CONSIGNE 1 –
Répondez à ces questions sur le texte sur la bureaucratie romaine :
(a) Avant quelle fête Eugène espérait-il que tout soit fait ?
(b) À quelle heure le domestique a-t-il conseillé à Eugène de revenir ?
(c) Qui est le secrétaire des brefs ?
CONSIGNE 2 – Résumez le texte sur la bureaucratie romaine en deux phrases.
CONSIGNE 3 – Donnez la suite du texte sur la bureaucratie romaine, à partir de sa dernière phrase.

EXTRAIT CITÉ –
============

FRUSTRATION FACE À LA BUREAUCRATIE ROMAINE

La dernière étape du processus d’approbation finale consistait à présenter le bref, un document devant être signé par le Pape . Eugène espérait que tout soit fait avant Pâques, mais le bref était tombé entre les mains d’un monsignor, insignifiant bureaucrate, qui  empêcha la demande d’aller de l’avant. La frustration d’Eugène se révèle  en l’épanchant dans sa lettre à Tempier:

A défaut du bref dont la minute repose soporifiquement sur le bureau de Mgr Capaccini, que je ne puis faire mouvoir ni de vive voix ni par écrit …
C’est un malheur qui me renvoie après Pâques, peut-être même pour la signature du bref. En attendant, je ne cesse de faire des courses inutiles qui me fatiguent l’esprit et le corps; car si ce bienheureux Mgr Capaccini avait porté sa minute chez Mgr Marchetti dans le courant de la semaine, on la mettait au net ces jours-ci, le Pape la signait demain…
…  Mon cher, il faut prendre son parti: décidément Mgr Capaccini ne veut pas marcher; je suis monté hier à son troisième étage en pure perte, son domestique me conseilla d’y retourner ce matin à sept heures; j’étais pendu à sa cloche à cette heure-là, mais le valet embarrassé m’a dit que son maître était parti pour l’audience du Pape. Je me suis bien gardé de le croire, et ce n’était pas vrai. Vous sentez ce que cela veut dire, quand, ayant été averti hier soir que je devais retourner ce matin, j’ai trouvé cette belle réponse prête. Ce Mgr Capaccini est un Prélat de mantellone, c’est-à-dire du second ordre, homme de fortune qui se fait valoir parce qu’on l’emploie à beaucoup de choses. Le cardinal Albani, secrétaire des brefs, étant chargé d’une légation, son substitut, qui est ce Mgr Capaccini, travaille avec le Pape, et comme il a apparemment d’autres affaires, il a volontairement négligé la nôtre, sans se mettre en peine du tort que cela nous fait.

============

DONNÉES –
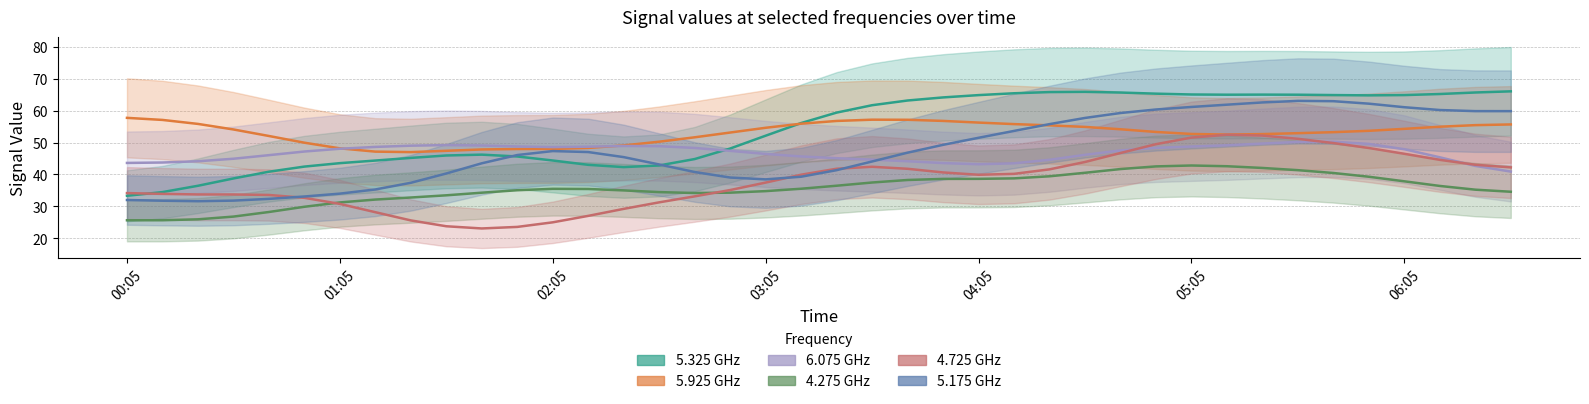

After their last crossing, which series has the higher values: 6.075 or 5.325?

5.325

============

RÉPONSE 1 –
(a) Avant Pâques.
(b) À sept heures du matin.
(c) Le cardinal Albani.

RÉPONSE 2 – Eugène espérait que le bref, document à faire signer par le Pape et dernière étape de l'approbation finale, soit réglé avant Pâques, mais Mgr Capaccini empêcha la demande d'aller de l'avant. Dans sa lettre à Tempier, Eugène raconte ses courses inutiles chez ce prélat, dont le valet prétendit à tort qu'il était parti pour l'audience du Pape, et l'accuse d'avoir volontairement négligé leur affaire.

RÉPONSE 3 –
Je vous fais grâce de toutes les autres courses que j’ai déjà faites ce matin, et de celles que je vais faire tout à l’heure encore avant mon triste dîner, pour ne pas jeter le manche après la cognée, et tenter, quoique avec peu d’espérance, toutes les voies pour tirer parti de ce vilain homme, auquel je ne dirai tout doucement son fait que lorsque j’aurai tiré mon épingle du jeu……
…  Voilà donc encore cette affaire en marche, mais la semaine sainte est trop près pour que nous puissions nous flatter d’être expédiés avant Pâques. Je m’estimerais bien heureux si le Pape pouvait le signer !avant cette époque, parce que je crains toujours qu’il ne tombe malade, et quand le Saint-Père fait tant que de s’aliter, il en a pour deux ou trois mois !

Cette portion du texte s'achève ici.